Le dissi prego entra, sono costernato. Lei non si mosse e le dissi è per l’aria condizionata, vero? Ora cerco di risolvere e lei disse no che non entro, falla ripartire o ci ridate i soldi a tutti.
Fece un movimento con le labbra color ciliegia, un movimento come un fiore quando sboccia e lo guardi in time-lapse. Fu in quel momento che le presi il polso. Fece resistenza. La tirai a me e lei finì all’interno della mia cabina di regia e io con l’anca diedi una botta al vassoio con sopra gli snack per la pausa, traballarono tutti i pop corn e le bibite, senza cadere. La macchina da presa scaldava l’ambiente ancor di più che la sala, dove il film continuava ad andare.
Il suo polso era umido. Pensai di nuovo all’interno delle sue cosce. Strinsi il polso. Lasciami, disse due volte con le labbra che profumavano di ribes. Lo disse senza tirare il braccio ma restando ferma.
Mi allungai per superarla per raggiungere la maniglia, lei disse no che fai e io chiusi la porta. Sentivo l’odore di tutta la sua pelle, dei capelli con i balsamo al cocco, del leggero trucco polveroso. Sudore pulito, salato, potevo quasi gustarlo.
La spinsi con un braccio e le bloccai il collo alla porta assicurandomi di averla immobilizzata le spinsi l’avambraccio sotto il mento. Con l’altra mano, dopo averle liberato il polso, iniziai ad arrotolarle la gonna.
Sentivo i muscoli delle gambe rigidi ma il dorso della mia mano scivolava sulla sua pelle di porcellana, le dissi calmati lei disse no forzando la paura negli occhi neri dentro i miei. Sentivo di essere eccitato, la punta del pene mi bagnava i boxer. Le passai la mano tra le cosce. La pelle era liscia, senza sbavature e nell’interno coscia si concentrava sudore umido che mi fece rallentare, presi la mano e la portai al naso e la odorai tra burro e la sua crema idratante le dita erano unte e l’odore faceva venire fame di tutto.
Tornai nell’interno coscia mentre respirava a fatica, provò a spingermi ma era molto meno forte di me. Tra le gambe sentii che non portava l’intimo. Sentii di essere ancora più duro, il desiderio mi sembrava esplodesse in mezzo alle gambe, la pelle era tirata e potevo sentire le vene pulsare. Rischiai di venire quando la mano sfiorò i due lembi di pelle che penzolavano roridi. Non hai l’intimo dissi, ma spinsi l’avambraccio sul collo per non sentire la risposta. Le labbra grandi pendevano zuppe, iniziai a muovere la mano veloce, poi piano, poi veloce e sentii caldo quando le spinsi dentro tre dita e sembrò volesse risucchiarmele.

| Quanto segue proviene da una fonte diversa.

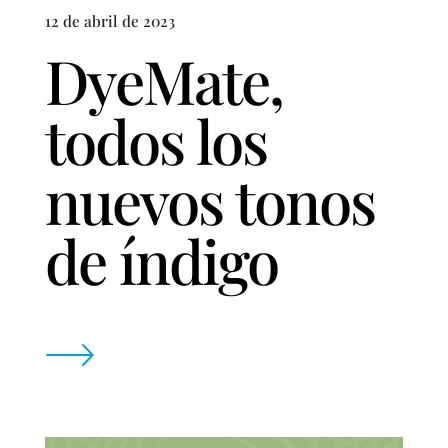
12 de abril de 2023
DyeMate,
todos los
nuevos tonos
de índigo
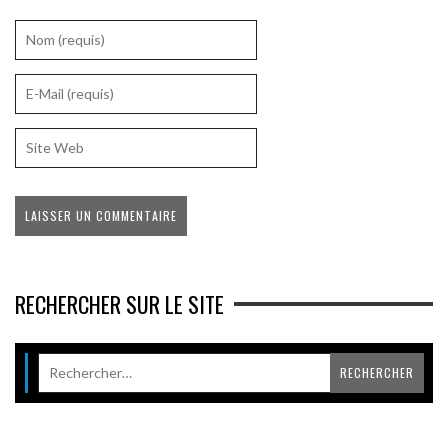
RECHERCHER SUR LE SITE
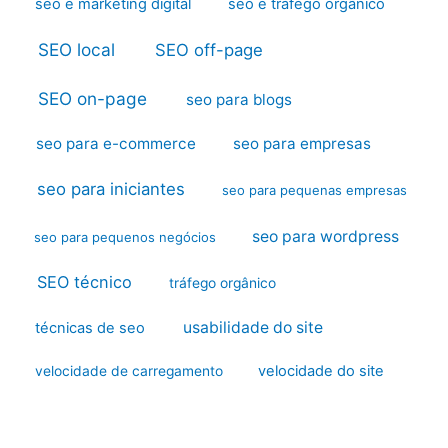
seo e marketing digital
seo e tráfego orgânico
SEO local
SEO off-page
SEO on-page
seo para blogs
seo para e-commerce
seo para empresas
seo para iniciantes
seo para pequenas empresas
seo para wordpress
seo para pequenos negócios
SEO técnico
tráfego orgânico
usabilidade do site
técnicas de seo
velocidade do site
velocidade de carregamento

Dentro e fuori passavo sul clitoride veloce e presto dalle cosce le iniziò a colare un liquido acidulo. Le misi la lingua in bocca e si dimenò, poi la prese, la succhiò e ci sputò sopra. Aveva inarcato la schiena e allargato le gambe per permettere alla mia mano di avere maggiore superficie.

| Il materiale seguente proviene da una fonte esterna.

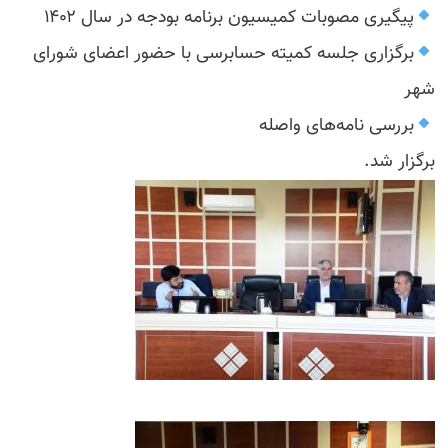
پیگیری مصوبات کمیسیون برنامه بودجه در سال ۱۴۰۲
برگزاری جلسه کمیته حسابرسی با حضور اعضای شورای
شهر
بررسی نامه‌های واصله
برگزار شد.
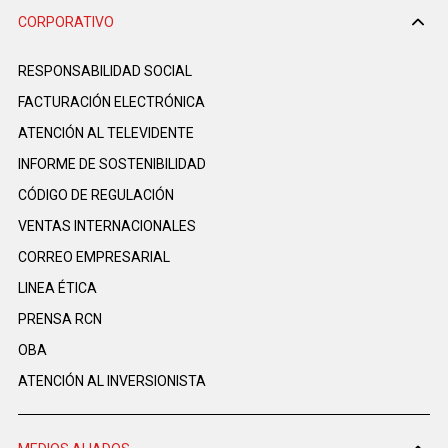
CORPORATIVO
RESPONSABILIDAD SOCIAL
FACTURACIÓN ELECTRÓNICA
ATENCIÓN AL TELEVIDENTE
INFORME DE SOSTENIBILIDAD
CÓDIGO DE REGULACIÓN
VENTAS INTERNACIONALES
CORREO EMPRESARIAL
LINEA ÉTICA
PRENSA RCN
OBA
ATENCIÓN AL INVERSIONISTA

Mi sputò di nuovo in bocca, mi fissava e credetti di venire. Sentivo i pantaloni esplodermi mentre lei muoveva le gambe alternando gridolini e versi profondi e aumentavo il movimento della mano e lei aumentava le grida. Poi si fermò. Io spinsi le dita dentro e mossi veloce il palmo della mano all’esterno, quando tirai fuori le dita, lei schizzò del liquido sui miei pantaloni, uno schizzo continuo a pioggerella e le tolsi la mano dal collo per abbassarmi pantaloni e boxer, la girai, aveva le gambe piegate dal piacere e fu tutto consumato in pochi istanti, le presi la vita e i muscoli distesi non si opposero. Quando le entrai dentro mi sembrò mi accogliesse il letto di un fiume in piena. Le baciai la schiena, le strinsi la pelle dei fianchi con le dita e spinsi veloce. Sentivo del liquido colarmi sul pube e sull’inguine e venni subito e i due flussi si mischiarono come miele mentre continuavo a baciarle la schiena stringendole il seno.
Uscii dalla sua carne e sentii scrosciare a terra tutto. Le gambe le tremavano ancora. Mi rivestii e lei si ordinò i capelli. Accendi l’aria disse, Ettore ti licenzia se ti becca o se lasciano una recensione di merda. Annuii. Ti aspetto a casa, ricordati che vengono a cena i miei, amore.